## What this task involves:
The data is to be set down once more, exactly as it reads.

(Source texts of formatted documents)
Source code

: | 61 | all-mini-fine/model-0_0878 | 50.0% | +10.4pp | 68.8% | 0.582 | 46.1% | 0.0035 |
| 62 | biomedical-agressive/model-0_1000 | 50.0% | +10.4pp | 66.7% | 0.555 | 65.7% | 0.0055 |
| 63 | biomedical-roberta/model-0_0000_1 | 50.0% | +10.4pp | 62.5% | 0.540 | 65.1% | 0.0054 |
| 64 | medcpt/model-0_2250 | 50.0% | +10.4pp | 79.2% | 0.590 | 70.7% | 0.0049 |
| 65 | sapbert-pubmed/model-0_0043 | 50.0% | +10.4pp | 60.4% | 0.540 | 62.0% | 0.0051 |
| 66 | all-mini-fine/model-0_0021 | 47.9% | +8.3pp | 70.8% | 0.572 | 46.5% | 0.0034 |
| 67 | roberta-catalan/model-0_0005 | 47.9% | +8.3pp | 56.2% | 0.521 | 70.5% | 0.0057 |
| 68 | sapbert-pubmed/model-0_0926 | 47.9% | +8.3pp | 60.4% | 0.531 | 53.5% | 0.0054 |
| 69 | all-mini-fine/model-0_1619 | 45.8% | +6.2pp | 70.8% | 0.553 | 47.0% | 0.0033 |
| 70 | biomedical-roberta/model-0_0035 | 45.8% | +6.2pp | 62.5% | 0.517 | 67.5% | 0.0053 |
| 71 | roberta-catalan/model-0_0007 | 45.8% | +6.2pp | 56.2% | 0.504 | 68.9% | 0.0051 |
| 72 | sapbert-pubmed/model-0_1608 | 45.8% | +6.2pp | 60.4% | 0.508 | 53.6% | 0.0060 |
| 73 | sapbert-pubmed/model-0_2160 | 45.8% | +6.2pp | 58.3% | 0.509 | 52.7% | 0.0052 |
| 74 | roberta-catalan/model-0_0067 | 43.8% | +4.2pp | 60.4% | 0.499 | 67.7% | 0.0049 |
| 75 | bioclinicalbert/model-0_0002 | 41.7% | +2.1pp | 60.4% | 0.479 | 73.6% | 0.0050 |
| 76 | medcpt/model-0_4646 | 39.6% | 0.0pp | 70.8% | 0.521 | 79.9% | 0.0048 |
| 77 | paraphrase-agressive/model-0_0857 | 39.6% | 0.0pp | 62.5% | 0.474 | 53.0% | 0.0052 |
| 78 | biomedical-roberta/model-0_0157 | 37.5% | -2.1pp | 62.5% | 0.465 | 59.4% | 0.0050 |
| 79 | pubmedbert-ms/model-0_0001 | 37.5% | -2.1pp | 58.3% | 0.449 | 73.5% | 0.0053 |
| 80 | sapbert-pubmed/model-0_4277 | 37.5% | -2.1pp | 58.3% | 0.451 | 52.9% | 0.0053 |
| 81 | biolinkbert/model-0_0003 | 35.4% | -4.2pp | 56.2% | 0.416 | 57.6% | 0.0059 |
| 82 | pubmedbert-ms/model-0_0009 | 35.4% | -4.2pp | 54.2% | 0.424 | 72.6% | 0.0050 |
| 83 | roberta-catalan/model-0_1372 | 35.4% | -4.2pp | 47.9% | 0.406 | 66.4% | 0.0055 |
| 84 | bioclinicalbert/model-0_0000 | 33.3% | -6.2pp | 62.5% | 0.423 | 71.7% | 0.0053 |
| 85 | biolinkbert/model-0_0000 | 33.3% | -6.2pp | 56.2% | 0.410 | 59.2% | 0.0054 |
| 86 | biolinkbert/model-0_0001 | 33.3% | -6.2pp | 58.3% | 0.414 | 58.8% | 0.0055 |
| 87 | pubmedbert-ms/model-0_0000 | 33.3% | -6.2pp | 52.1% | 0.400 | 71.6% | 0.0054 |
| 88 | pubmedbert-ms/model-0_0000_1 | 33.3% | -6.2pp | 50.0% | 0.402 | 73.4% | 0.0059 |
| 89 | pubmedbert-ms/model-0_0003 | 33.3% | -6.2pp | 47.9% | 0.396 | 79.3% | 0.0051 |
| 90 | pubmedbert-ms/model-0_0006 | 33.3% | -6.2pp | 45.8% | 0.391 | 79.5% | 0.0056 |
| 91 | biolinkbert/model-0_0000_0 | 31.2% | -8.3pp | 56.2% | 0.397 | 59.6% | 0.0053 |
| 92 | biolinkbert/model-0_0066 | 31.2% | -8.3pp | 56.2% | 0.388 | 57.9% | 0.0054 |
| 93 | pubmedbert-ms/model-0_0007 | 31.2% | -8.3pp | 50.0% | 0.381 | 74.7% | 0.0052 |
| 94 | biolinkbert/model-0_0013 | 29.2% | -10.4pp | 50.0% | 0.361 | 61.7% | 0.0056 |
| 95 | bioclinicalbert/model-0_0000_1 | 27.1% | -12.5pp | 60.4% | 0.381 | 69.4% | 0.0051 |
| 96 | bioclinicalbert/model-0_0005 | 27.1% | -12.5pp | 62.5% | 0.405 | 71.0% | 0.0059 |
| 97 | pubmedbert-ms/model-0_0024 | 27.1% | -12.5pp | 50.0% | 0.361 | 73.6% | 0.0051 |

## Written response:
Source code

: | 61 | all-mini-fine/model-0_0878 | 50.0% | +10.4pp | 68.8% | 0.582 | 46.1% | 0.0035 |
| 62 | biomedical-agressive/model-0_1000 | 50.0% | +10.4pp | 66.7% | 0.555 | 65.7% | 0.0055 |
| 63 | biomedical-roberta/model-0_0000_1 | 50.0% | +10.4pp | 62.5% | 0.540 | 65.1% | 0.0054 |
| 64 | medcpt/model-0_2250 | 50.0% | +10.4pp | 79.2% | 0.590 | 70.7% | 0.0049 |
| 65 | sapbert-pubmed/model-0_0043 | 50.0% | +10.4pp | 60.4% | 0.540 | 62.0% | 0.0051 |
| 66 | all-mini-fine/model-0_0021 | 47.9% | +8.3pp | 70.8% | 0.572 | 46.5% | 0.0034 |
| 67 | roberta-catalan/model-0_0005 | 47.9% | +8.3pp | 56.2% | 0.521 | 70.5% | 0.0057 |
| 68 | sapbert-pubmed/model-0_0926 | 47.9% | +8.3pp | 60.4% | 0.531 | 53.5% | 0.0054 |
| 69 | all-mini-fine/model-0_1619 | 45.8% | +6.2pp | 70.8% | 0.553 | 47.0% | 0.0033 |
| 70 | biomedical-roberta/model-0_0035 | 45.8% | +6.2pp | 62.5% | 0.517 | 67.5% | 0.0053 |
| 71 | roberta-catalan/model-0_0007 | 45.8% | +6.2pp | 56.2% | 0.504 | 68.9% | 0.0051 |
| 72 | sapbert-pubmed/model-0_1608 | 45.8% | +6.2pp | 60.4% | 0.508 | 53.6% | 0.0060 |
| 73 | sapbert-pubmed/model-0_2160 | 45.8% | +6.2pp | 58.3% | 0.509 | 52.7% | 0.0052 |
| 74 | roberta-catalan/model-0_0067 | 43.8% | +4.2pp | 60.4% | 0.499 | 67.7% | 0.0049 |
| 75 | bioclinicalbert/model-0_0002 | 41.7% | +2.1pp | 60.4% | 0.479 | 73.6% | 0.0050 |
| 76 | medcpt/model-0_4646 | 39.6% | 0.0pp | 70.8% | 0.521 | 79.9% | 0.0048 |
| 77 | paraphrase-agressive/model-0_0857 | 39.6% | 0.0pp | 62.5% | 0.474 | 53.0% | 0.0052 |
| 78 | biomedical-roberta/model-0_0157 | 37.5% | -2.1pp | 62.5% | 0.465 | 59.4% | 0.0050 |
| 79 | pubmedbert-ms/model-0_0001 | 37.5% | -2.1pp | 58.3% | 0.449 | 73.5% | 0.0053 |
| 80 | sapbert-pubmed/model-0_4277 | 37.5% | -2.1pp | 58.3% | 0.451 | 52.9% | 0.0053 |
| 81 | biolinkbert/model-0_0003 | 35.4% | -4.2pp | 56.2% | 0.416 | 57.6% | 0.0059 |
| 82 | pubmedbert-ms/model-0_0009 | 35.4% | -4.2pp | 54.2% | 0.424 | 72.6% | 0.0050 |
| 83 | roberta-catalan/model-0_1372 | 35.4% | -4.2pp | 47.9% | 0.406 | 66.4% | 0.0055 |
| 84 | bioclinicalbert/model-0_0000 | 33.3% | -6.2pp | 62.5% | 0.423 | 71.7% | 0.0053 |
| 85 | biolinkbert/model-0_0000 | 33.3% | -6.2pp | 56.2% | 0.410 | 59.2% | 0.0054 |
| 86 | biolinkbert/model-0_0001 | 33.3% | -6.2pp | 58.3% | 0.414 | 58.8% | 0.0055 |
| 87 | pubmedbert-ms/model-0_0000 | 33.3% | -6.2pp | 52.1% | 0.400 | 71.6% | 0.0054 |
| 88 | pubmedbert-ms/model-0_0000_1 | 33.3% | -6.2pp | 50.0% | 0.402 | 73.4% | 0.0059 |
| 89 | pubmedbert-ms/model-0_0003 | 33.3% | -6.2pp | 47.9% | 0.396 | 79.3% | 0.0051 |
| 90 | pubmedbert-ms/model-0_0006 | 33.3% | -6.2pp | 45.8% | 0.391 | 79.5% | 0.0056 |
| 91 | biolinkbert/model-0_0000_0 | 31.2% | -8.3pp | 56.2% | 0.397 | 59.6% | 0.0053 |
| 92 | biolinkbert/model-0_0066 | 31.2% | -8.3pp | 56.2% | 0.388 | 57.9% | 0.0054 |
| 93 | pubmedbert-ms/model-0_0007 | 31.2% | -8.3pp | 50.0% | 0.381 | 74.7% | 0.0052 |
| 94 | biolinkbert/model-0_0013 | 29.2% | -10.4pp | 50.0% | 0.361 | 61.7% | 0.0056 |
| 95 | bioclinicalbert/model-0_0000_1 | 27.1% | -12.5pp | 60.4% | 0.381 | 69.4% | 0.0051 |
| 96 | bioclinicalbert/model-0_0005 | 27.1% | -12.5pp | 62.5% | 0.405 | 71.0% | 0.0059 |
| 97 | pubmedbert-ms/model-0_0024 | 27.1% | -12.5pp | 50.0% | 0.361 | 73.6% | 0.0051 |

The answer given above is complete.